*The problem*:
Identify every line in the rows below that contains the string "сталь", and copy each of those lines in full. Case counts.

*Material shown*:

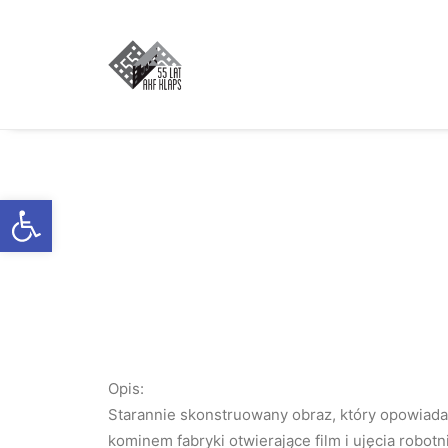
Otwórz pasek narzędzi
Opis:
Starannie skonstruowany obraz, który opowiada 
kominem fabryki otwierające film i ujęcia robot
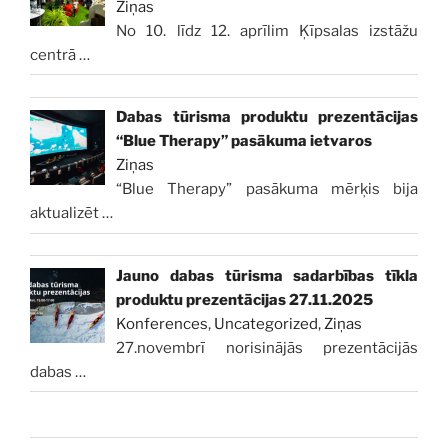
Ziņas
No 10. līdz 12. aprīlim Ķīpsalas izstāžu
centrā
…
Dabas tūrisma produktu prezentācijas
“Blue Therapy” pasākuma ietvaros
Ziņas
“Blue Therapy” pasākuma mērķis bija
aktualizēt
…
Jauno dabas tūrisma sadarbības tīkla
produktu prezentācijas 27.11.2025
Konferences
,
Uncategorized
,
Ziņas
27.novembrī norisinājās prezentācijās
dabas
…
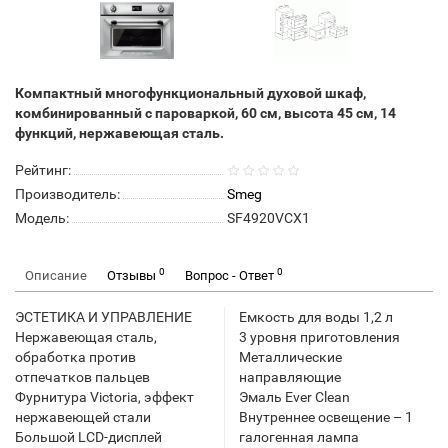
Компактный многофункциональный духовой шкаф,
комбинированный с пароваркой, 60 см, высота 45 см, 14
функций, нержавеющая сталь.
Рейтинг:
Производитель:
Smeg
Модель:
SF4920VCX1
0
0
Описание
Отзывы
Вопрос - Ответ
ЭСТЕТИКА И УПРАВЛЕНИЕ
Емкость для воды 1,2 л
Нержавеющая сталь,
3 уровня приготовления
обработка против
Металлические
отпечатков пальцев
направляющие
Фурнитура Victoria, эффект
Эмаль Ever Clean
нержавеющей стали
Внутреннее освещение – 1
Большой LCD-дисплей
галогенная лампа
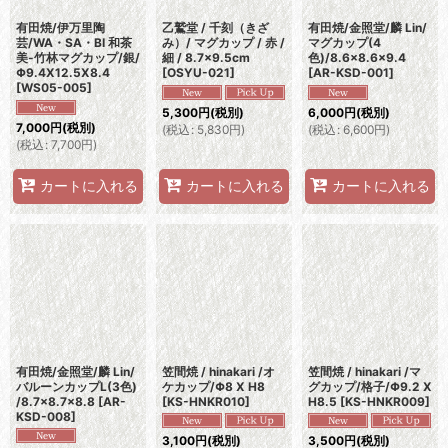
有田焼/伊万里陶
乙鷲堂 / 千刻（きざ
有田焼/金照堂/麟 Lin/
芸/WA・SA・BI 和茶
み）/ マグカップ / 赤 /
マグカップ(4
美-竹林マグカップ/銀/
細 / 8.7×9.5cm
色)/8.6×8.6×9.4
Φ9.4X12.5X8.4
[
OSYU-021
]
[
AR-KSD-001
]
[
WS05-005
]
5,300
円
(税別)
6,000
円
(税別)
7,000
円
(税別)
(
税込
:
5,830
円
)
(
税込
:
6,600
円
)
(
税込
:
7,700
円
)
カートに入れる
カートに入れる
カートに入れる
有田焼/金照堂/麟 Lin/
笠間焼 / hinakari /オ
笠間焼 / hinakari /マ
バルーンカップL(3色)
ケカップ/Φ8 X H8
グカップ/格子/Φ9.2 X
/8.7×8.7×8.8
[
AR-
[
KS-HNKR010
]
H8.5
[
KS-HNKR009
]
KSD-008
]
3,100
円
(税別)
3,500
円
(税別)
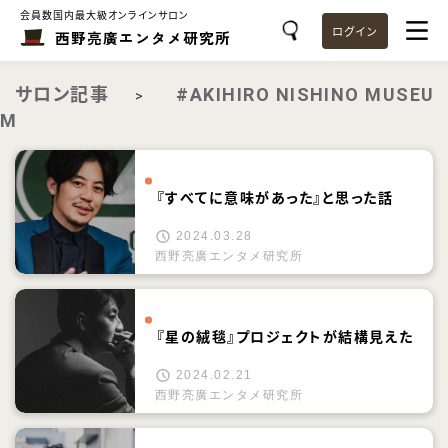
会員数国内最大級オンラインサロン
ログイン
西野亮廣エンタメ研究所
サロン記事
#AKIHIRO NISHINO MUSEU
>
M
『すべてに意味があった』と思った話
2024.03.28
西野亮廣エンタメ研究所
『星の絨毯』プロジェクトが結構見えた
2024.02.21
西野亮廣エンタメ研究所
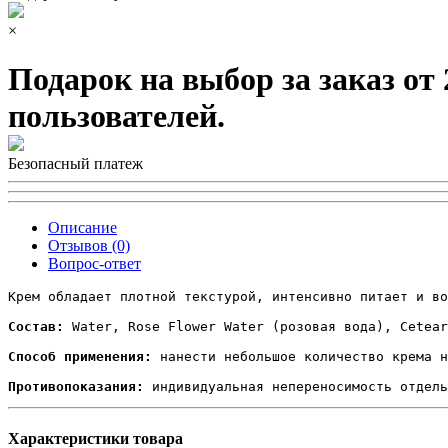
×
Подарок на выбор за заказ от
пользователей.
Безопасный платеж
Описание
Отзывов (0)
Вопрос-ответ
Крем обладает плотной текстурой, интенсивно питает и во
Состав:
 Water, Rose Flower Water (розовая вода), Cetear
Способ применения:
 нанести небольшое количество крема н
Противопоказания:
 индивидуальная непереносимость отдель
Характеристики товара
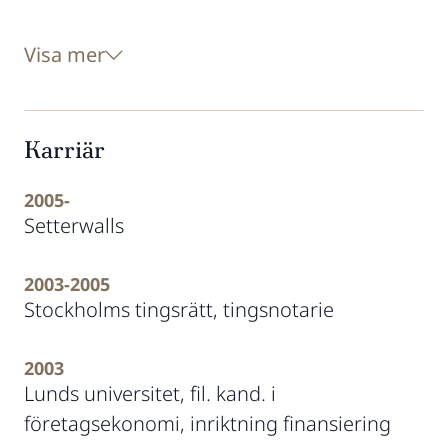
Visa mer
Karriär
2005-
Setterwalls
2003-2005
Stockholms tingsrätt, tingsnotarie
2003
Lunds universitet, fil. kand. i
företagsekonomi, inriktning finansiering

*Expected output*:
функций, нержавеющая сталь.
Нержавеющая сталь,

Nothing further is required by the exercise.